O artigo 212 deve ser aplicado tal como se lê. Porque:

a) Em primeiro lugar, a previsão não é inconstitucional. Longe disso. O espaço do julgador não foi rebaixado com a modificação e ele não se tornou um mero espectador no processo penal. Entretanto, as medidas que tiram do julgador o protagonismo na gestão probatória estão afinadas com a Constituição da República e o sistema acusatório;

b) Em segundo, o julgador pode, sim, fazer perguntas proibição nesse sentido seria ilegítima , mas ao final, se ainda restar alguma dúvida a ser dirimida. O julgador não está obrigado a decidir na dúvida;

c) Em terceiro, talvez um argumento de ordem prática possa ser útil. Algumas testemunhas são arroladas para falar sobre fatos pontuais ou sobre a pessoa do acusado (testemunha abonatória, de antecedente ou de beatificação). Assim, é muito mais lógico, racional e econômico (economia de tempo) que o responsável pela indicação pergunte primeiro;

d) Em quarto, o artigo 3º-A do CPP, na nova redação dada pelo chamado Pacote Anticrime, ficou expresso que o processo penal terá estrutura acusatória, vedadas a iniciativa do juiz na fase de investigação e a substituição da atuação probatória do órgão de acusação.
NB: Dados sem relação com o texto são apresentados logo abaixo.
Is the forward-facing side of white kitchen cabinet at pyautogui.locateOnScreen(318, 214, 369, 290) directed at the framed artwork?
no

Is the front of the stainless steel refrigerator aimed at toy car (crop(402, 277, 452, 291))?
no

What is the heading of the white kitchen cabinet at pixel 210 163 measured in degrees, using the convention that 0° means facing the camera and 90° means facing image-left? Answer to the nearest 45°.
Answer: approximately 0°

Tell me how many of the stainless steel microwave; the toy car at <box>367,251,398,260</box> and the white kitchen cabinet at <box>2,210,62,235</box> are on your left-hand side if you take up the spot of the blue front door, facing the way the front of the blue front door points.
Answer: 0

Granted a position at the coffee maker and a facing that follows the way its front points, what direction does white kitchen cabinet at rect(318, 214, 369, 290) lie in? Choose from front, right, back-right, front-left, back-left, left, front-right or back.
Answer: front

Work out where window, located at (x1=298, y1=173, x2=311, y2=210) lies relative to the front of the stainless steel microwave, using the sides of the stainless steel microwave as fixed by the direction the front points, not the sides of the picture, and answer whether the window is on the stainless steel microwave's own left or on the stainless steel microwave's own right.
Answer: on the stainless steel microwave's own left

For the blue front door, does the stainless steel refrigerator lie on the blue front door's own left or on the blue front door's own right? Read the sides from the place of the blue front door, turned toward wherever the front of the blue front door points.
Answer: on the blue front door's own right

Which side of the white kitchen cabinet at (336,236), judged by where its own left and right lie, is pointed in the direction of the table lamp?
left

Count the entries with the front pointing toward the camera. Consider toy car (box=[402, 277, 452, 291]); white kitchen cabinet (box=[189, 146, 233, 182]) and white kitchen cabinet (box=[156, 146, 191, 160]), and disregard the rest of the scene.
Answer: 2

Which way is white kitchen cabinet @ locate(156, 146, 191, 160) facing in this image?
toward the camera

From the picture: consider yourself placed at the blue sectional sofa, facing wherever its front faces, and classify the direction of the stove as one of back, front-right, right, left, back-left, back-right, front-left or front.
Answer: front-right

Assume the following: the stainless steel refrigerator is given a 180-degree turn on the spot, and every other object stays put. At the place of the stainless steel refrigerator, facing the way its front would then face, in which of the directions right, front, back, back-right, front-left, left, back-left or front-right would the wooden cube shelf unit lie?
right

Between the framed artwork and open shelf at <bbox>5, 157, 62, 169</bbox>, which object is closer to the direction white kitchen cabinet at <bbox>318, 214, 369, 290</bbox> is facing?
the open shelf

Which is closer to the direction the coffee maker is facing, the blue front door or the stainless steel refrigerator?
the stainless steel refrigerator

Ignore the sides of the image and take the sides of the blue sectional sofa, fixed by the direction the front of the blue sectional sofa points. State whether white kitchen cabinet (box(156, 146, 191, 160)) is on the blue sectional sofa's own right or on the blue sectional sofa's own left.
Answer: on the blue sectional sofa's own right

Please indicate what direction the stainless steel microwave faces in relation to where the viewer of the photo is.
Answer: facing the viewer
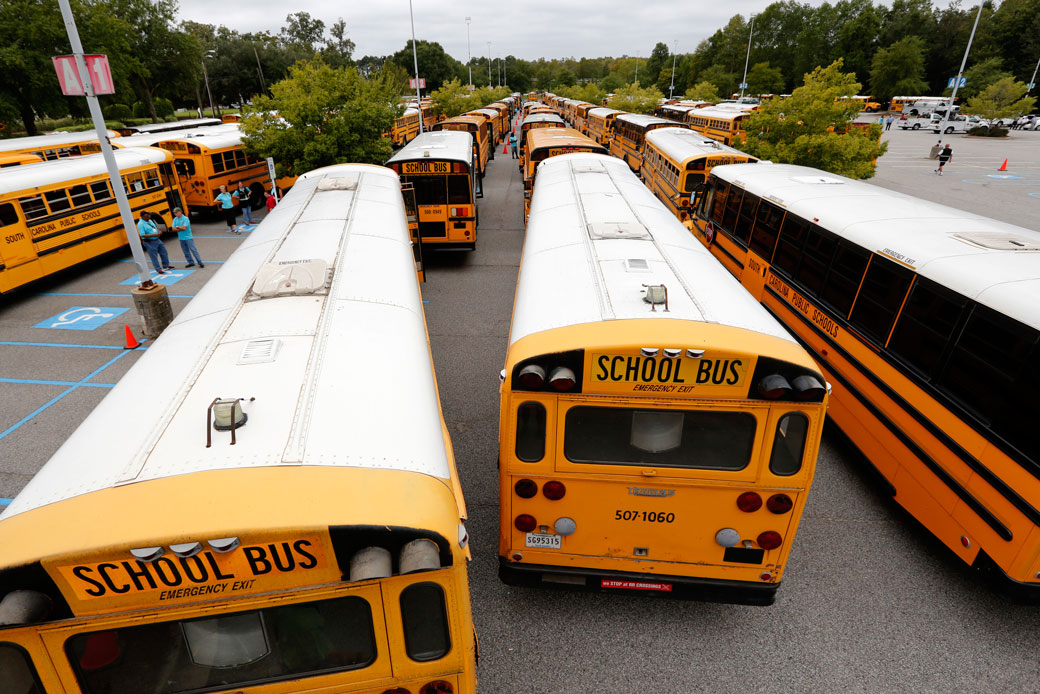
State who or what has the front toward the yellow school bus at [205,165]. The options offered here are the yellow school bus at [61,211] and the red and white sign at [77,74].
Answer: the yellow school bus at [61,211]

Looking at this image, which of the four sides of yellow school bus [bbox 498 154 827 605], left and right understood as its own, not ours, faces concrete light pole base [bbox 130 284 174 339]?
left

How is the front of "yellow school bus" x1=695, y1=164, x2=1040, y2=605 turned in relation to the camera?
facing away from the viewer and to the left of the viewer

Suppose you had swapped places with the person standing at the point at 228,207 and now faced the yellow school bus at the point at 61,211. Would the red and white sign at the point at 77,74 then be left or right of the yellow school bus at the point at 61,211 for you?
left

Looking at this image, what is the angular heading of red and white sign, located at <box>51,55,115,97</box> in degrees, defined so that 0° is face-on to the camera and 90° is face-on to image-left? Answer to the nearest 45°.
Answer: approximately 0°

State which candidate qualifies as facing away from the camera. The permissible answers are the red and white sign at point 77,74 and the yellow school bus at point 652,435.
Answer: the yellow school bus

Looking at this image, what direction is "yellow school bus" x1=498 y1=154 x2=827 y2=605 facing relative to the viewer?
away from the camera

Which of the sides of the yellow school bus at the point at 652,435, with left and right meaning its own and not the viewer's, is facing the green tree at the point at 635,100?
front

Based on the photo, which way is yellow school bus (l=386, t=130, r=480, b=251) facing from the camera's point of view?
away from the camera

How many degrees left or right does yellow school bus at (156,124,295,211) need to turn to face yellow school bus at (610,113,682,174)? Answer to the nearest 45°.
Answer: approximately 45° to its right

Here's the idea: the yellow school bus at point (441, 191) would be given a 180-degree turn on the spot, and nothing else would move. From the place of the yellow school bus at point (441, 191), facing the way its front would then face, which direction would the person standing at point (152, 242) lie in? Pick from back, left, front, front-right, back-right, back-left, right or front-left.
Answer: right

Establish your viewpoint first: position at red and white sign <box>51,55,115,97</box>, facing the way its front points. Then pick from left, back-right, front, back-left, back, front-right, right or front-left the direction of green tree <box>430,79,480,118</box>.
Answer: back-left
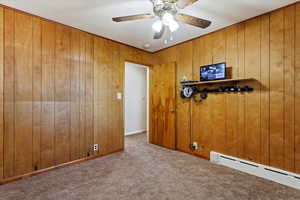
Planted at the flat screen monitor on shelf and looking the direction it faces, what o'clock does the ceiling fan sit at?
The ceiling fan is roughly at 11 o'clock from the flat screen monitor on shelf.

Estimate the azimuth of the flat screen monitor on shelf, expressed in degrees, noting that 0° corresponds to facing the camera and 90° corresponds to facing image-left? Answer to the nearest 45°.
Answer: approximately 45°

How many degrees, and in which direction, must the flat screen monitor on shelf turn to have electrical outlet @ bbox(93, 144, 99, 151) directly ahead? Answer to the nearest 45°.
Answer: approximately 45° to its right
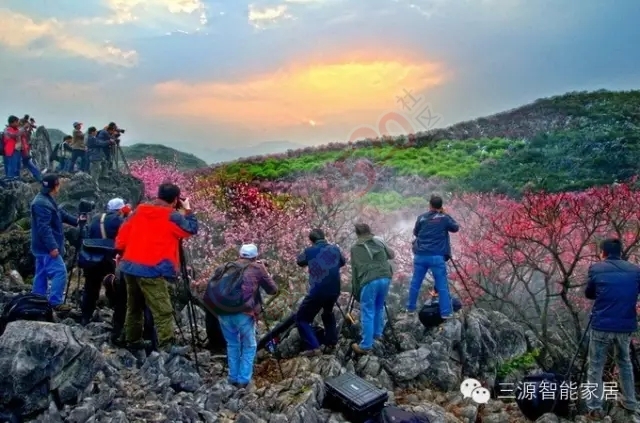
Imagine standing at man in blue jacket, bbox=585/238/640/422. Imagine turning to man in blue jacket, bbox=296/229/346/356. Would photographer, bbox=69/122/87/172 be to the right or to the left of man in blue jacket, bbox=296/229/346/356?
right

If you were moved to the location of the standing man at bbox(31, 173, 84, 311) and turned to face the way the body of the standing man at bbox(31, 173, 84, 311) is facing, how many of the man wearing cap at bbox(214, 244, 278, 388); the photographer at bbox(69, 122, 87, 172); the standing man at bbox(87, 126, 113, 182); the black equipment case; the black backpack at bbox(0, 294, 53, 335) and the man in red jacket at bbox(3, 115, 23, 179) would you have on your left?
3

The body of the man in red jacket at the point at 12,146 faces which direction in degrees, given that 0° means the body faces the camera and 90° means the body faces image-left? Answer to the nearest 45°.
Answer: approximately 270°

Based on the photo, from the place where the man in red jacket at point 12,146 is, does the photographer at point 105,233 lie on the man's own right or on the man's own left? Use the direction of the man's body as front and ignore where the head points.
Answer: on the man's own right

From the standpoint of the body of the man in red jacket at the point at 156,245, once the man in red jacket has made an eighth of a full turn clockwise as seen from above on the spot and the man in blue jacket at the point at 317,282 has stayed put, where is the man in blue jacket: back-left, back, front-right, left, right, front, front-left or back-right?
front

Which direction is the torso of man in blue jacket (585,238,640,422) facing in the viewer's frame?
away from the camera

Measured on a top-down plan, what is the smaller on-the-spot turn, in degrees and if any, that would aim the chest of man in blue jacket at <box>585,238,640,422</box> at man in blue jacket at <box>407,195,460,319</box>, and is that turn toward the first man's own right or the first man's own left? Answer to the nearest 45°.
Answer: approximately 90° to the first man's own left

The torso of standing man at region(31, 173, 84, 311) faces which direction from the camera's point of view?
to the viewer's right

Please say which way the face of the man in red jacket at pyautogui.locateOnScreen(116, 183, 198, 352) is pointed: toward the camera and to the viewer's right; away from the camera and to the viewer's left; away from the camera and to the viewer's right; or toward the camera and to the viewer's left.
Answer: away from the camera and to the viewer's right

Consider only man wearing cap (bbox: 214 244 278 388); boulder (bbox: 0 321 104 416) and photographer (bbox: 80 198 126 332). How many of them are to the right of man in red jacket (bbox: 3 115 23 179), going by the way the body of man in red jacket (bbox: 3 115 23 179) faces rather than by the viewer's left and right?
3

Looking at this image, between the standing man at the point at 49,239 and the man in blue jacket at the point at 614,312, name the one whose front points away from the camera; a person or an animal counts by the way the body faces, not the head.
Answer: the man in blue jacket

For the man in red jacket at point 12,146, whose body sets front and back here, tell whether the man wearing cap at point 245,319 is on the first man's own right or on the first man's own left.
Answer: on the first man's own right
O referido artigo orienta que o artigo 212 deve ser aplicado da forma como se lê;

e) Em quinto, a questão da nulidade relativa, pela inobservância do artigo 212 do CPP, reconhecida pelos tribunais superiores, encerra problemas. Como demonstrar o prejuízo? Se o julgador perguntar primeiro e o sujeito for condenado, estará demonstrado o prejuízo? Deverá a parte provar que não faria a pergunta que foi feita pelo julgador? Nesse contexto, é certo que o reconhecimento da nulidade relativa não traz nenhum conforto, pois na grande maioria dos casos é impossível demonstrar o prejuízo.
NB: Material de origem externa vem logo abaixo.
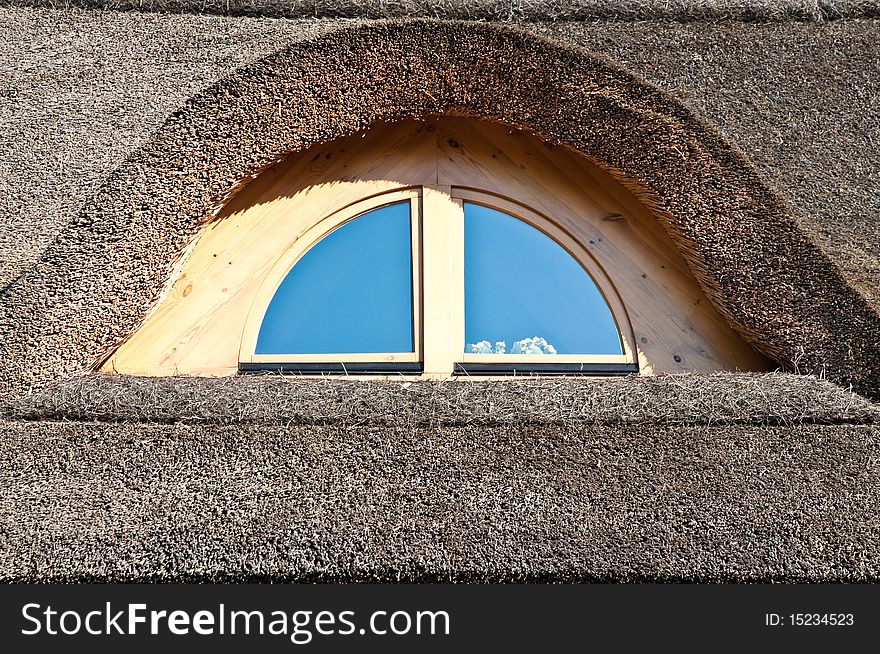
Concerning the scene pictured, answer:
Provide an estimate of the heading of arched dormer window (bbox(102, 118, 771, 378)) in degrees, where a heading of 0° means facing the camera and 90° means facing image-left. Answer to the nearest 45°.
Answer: approximately 0°
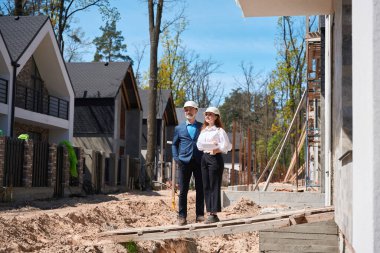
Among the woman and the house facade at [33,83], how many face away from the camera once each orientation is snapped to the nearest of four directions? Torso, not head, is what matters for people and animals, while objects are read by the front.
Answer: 0

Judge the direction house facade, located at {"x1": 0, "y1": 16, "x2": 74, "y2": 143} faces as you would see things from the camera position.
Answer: facing the viewer and to the right of the viewer

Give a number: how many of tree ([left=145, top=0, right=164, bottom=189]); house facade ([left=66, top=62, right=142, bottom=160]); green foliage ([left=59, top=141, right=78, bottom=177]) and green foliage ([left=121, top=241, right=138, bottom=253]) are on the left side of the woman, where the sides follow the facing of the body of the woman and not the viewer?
0

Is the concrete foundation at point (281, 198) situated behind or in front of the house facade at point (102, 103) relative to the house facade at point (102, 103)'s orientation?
in front

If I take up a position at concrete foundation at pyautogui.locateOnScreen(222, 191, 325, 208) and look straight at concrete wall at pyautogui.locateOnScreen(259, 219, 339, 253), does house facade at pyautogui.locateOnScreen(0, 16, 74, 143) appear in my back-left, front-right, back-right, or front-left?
back-right

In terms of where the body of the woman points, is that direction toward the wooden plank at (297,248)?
no

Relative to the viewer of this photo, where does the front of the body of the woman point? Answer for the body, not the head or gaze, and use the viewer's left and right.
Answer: facing the viewer and to the left of the viewer

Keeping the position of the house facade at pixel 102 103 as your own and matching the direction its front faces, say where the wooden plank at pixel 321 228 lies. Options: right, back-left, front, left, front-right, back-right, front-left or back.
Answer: front-right

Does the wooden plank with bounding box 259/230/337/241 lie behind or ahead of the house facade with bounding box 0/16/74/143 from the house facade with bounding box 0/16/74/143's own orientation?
ahead

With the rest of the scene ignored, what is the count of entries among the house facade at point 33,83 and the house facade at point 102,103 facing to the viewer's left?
0

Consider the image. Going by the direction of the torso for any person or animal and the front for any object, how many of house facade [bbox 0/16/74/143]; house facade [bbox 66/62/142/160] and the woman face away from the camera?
0

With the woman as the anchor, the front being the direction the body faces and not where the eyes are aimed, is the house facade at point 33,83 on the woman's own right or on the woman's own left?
on the woman's own right

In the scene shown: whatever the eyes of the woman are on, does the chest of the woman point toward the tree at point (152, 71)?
no

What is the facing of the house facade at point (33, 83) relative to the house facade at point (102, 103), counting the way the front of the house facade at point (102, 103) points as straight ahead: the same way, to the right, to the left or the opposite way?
the same way
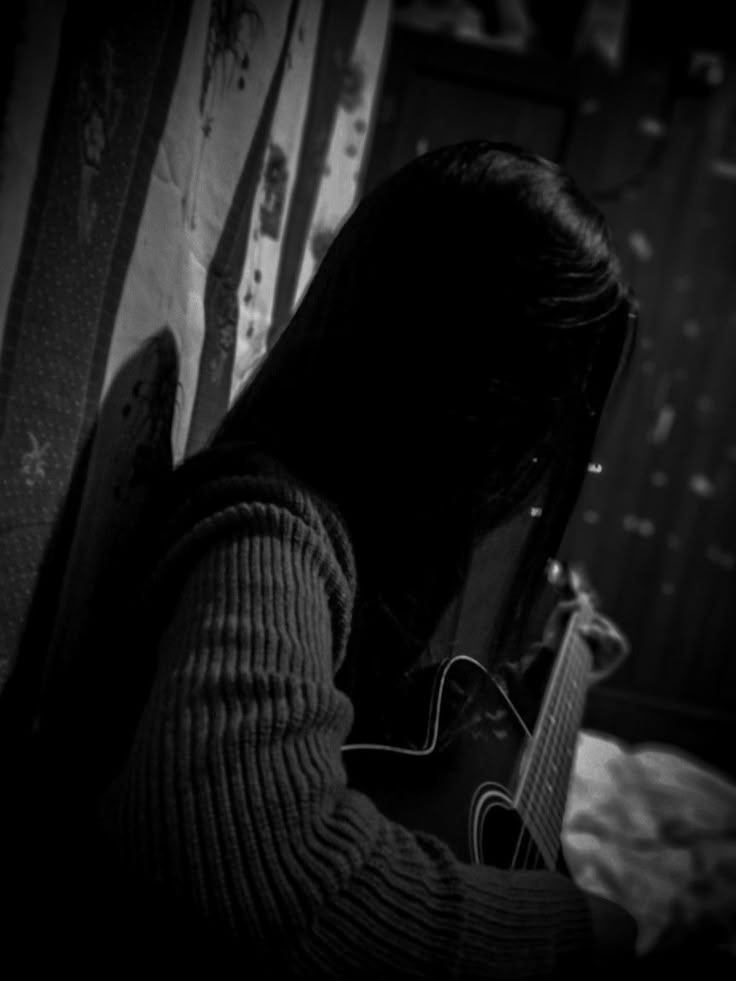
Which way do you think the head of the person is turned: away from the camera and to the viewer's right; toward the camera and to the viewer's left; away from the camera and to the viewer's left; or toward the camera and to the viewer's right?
away from the camera and to the viewer's right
Aproveitando o espaço, chamo a atenção para outro ponto muito importante, ainda em aberto. Parte da jurisprudência entende que a audiência de instrução pode ser realizada sem o Ministério Público, desde que este tenha sido intimado (STJ, AgRg no REsp 1860108/AM, publicado no recente 4 de maio; REsp 1468714/RS). O entendimento já recebe muitas críticas, na medida em que o julgador acaba por exercer um protagonismo na gestão da prova. Pensemos: o promotor de Justiça não comparece. O julgador passa a palavra à defesa para iniciar as perguntas às testemunhas arroladas na denúncia. Estrategicamente, a defesa diz que não tem perguntas a fazer. A bola é passada ao julgador. E aí? Se o julgador fizer perguntas, não estará a substituir a atuação probatória da acusação? Não estariam violados os artigos 3º-A e 212 do CPP?

Já partindo para o fecho, faço mais uma indagação. Agora está expresso no artigo 3º-A que o processo penal tem estrutura acusatória. De forma muito simplificada, significa reconhecer que dentro do processo cada um deve respeitar o seu lugar: há quem acusa, quem defende e quem julga. Se assim o é, se na ação penal de iniciativa pública o Ministério Público pede a absolvição ou seja, a pretensão acusatória foi retirada por quem a deflagrou , o acusado pode ser condenado? O artigo 385 do CPP responde que sim, mas a resposta é compatível com a Constituição? E com a estrutura acusatória?

Deixarei as perguntas provocativas para os estimados leitores. Se me permitem uma dica: as respostas devem partir da Constituição da República.

 


[1] O professor Lênio Luiz Streck, que escreve aqui na ConJur a imperdível coluna Senso Incomum, tem insistido nisso. Conferir, nesse sentido, o texto "Por que é tão difícil cumprir a letra da lei? O Caso do artigo 212 do CPP" – https://www.conjur.com.br/2020-abr-30/senso-incomum-tao-dificil-cumprir-letra-lei-art-212-cpp#author

[2] Nucci, Guilherme de Souza. Código de Processo Penal Comentado. 8 ed. São Paulo: Revista dos Tribunais, 2008, pp. 479-480.